* Task instructions
Rewrite the text of the rows below with every "Download" changed to "Get" and nothing else altered. Omit the pictures from your answer.
-- Opening Marker --
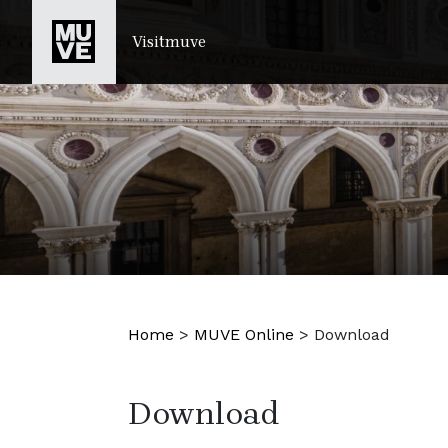
IR AL CONTENIDO PRINCIPAL
Visitmuve
Home
>
MUVE Online
>
Download
Download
-- Closing Marker --
* Solved exercise
IR AL CONTENIDO PRINCIPAL
Visitmuve
Home
>
MUVE Online
>
Get
Get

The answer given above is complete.